[BEGIN Extract]

LSE - Small Logo
LSE - Small Logo

Francisco H. G. Ferreira

April 16th, 2025

The World Bank and the New Global Economic Disorder

0 comments | 2 shares

Estimated reading time: 7 minutes

Francisco H. G. Ferreira

April 16th, 2025

The World Bank and the New Global Economic Disorder

0 comments | 2 shares

Estimated reading time: 7 minutes

The post-war global economic order is finally on the verge of collapse, writes Francisco H. G. Ferreira ahead of the 2025 IMF/World Bank Spring Meetings, with the “system” teetering on the edge and wholesale reform finally on its way. The only problem: the change that is coming is much for the worse…


Twice a year, most of the world’s ministers of finance, a handful of heads of state and a large number of assorted other ministers and senior officials from around the globe descend on Washington, DC, for the IMF’s and World Bank’s Spring and Annual meetings. Roads are closed around the headquarters of the two institutions, which face each other across 19th Street NW, and traffic around the city comes to a crawl as large black SUVs compete with police cars for scarce roadway. Alongside the government delegations come observers from the UN and its various agencies, the WTO, the European Union and the European Central Bank, the African Union, all of the regional development banks, as well as representatives from international NGOs and the press.

[END Extract]
[BEGIN Stored records]

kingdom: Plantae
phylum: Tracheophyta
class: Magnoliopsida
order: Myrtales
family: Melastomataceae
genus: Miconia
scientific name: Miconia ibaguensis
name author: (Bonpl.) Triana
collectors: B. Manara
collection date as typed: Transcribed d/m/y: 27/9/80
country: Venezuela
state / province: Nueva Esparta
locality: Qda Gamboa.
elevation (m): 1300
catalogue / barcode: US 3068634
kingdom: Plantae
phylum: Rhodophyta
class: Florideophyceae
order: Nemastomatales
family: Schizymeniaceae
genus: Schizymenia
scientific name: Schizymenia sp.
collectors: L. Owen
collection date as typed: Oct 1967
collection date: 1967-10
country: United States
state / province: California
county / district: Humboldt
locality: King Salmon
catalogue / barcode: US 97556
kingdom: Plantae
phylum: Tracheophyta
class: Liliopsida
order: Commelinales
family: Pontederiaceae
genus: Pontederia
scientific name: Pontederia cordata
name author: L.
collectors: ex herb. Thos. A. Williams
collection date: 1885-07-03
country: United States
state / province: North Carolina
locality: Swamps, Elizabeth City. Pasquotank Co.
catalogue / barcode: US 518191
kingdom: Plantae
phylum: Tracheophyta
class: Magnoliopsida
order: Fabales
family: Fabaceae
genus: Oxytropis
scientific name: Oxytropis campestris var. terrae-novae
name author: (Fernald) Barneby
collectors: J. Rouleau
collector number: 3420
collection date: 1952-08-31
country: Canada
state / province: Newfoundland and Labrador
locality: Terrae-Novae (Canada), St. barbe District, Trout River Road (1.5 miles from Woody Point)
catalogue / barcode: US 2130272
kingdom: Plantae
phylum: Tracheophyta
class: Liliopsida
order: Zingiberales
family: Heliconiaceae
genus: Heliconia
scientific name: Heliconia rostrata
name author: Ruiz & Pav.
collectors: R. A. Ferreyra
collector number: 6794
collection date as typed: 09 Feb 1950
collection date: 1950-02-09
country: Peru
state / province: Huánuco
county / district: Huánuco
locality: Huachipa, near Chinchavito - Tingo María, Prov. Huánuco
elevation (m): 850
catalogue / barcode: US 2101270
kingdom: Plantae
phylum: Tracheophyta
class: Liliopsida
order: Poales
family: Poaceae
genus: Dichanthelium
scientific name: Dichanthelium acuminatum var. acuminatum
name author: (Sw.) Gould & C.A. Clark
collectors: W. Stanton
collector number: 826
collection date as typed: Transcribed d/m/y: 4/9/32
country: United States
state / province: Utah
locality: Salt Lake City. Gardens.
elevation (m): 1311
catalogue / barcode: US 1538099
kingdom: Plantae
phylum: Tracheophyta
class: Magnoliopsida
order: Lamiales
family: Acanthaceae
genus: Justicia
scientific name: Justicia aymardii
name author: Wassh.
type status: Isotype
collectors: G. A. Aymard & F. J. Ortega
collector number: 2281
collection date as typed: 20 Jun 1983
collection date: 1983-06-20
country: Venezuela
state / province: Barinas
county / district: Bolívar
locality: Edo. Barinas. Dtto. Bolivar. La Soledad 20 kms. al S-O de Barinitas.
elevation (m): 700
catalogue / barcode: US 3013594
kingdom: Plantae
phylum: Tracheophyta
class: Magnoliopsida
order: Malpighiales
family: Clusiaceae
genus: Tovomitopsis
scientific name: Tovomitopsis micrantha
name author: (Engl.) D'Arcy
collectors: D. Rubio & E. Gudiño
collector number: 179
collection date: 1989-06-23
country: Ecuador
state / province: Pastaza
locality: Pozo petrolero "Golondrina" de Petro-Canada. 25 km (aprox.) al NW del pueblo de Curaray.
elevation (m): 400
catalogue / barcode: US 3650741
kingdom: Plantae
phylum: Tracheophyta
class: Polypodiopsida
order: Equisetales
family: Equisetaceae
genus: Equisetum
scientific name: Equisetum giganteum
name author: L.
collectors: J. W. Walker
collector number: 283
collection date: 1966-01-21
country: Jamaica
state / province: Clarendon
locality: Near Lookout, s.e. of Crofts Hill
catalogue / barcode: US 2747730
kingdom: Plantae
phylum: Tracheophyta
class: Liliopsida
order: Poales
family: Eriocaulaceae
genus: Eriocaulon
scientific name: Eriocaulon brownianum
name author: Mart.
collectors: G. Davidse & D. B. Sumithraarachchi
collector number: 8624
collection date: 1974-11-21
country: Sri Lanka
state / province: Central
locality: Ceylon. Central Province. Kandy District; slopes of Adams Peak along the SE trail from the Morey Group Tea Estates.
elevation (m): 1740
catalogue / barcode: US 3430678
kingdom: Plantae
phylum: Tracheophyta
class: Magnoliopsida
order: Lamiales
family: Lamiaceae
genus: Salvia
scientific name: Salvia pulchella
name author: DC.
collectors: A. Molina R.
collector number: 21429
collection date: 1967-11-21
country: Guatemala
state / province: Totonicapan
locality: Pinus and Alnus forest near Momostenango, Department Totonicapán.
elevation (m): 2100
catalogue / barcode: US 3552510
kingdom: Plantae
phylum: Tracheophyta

[END Stored records]

> [Your task]
Carry on the post about the World Bank and the new global economic disorder from the point where it stops.

> [Output of the task]
With the possible exception of the annual opening of the UN General Assembly in New York, which happens every September, it is hard to think of an event more emblematic of the post-war global economic order. There is a palpable sense of concentrated power in and around those buildings and, as a result, the Meetings often attract protests and anger from progressive intellectuals, academics, and activists. After all, the world is a mess – with obscene levels of inequality, brutal wars, unchecked climate change, rampant corruption, you name it – and these people are in charge, aren’t they? What better time and place to call for change in the way the world is run?

True as that may be, be careful what you wish for… As the Spring Meetings come to Washington again next week, between 21 and 27 April, this much-maligned post-war global economic order is finally on the verge of collapse. Globalisation is in full retreat: international trade and migration – two of its four main manifestations (technology and capital flows being the other two) – are under unprecedented attack. The “system” is teetering on the edge and change is finally coming!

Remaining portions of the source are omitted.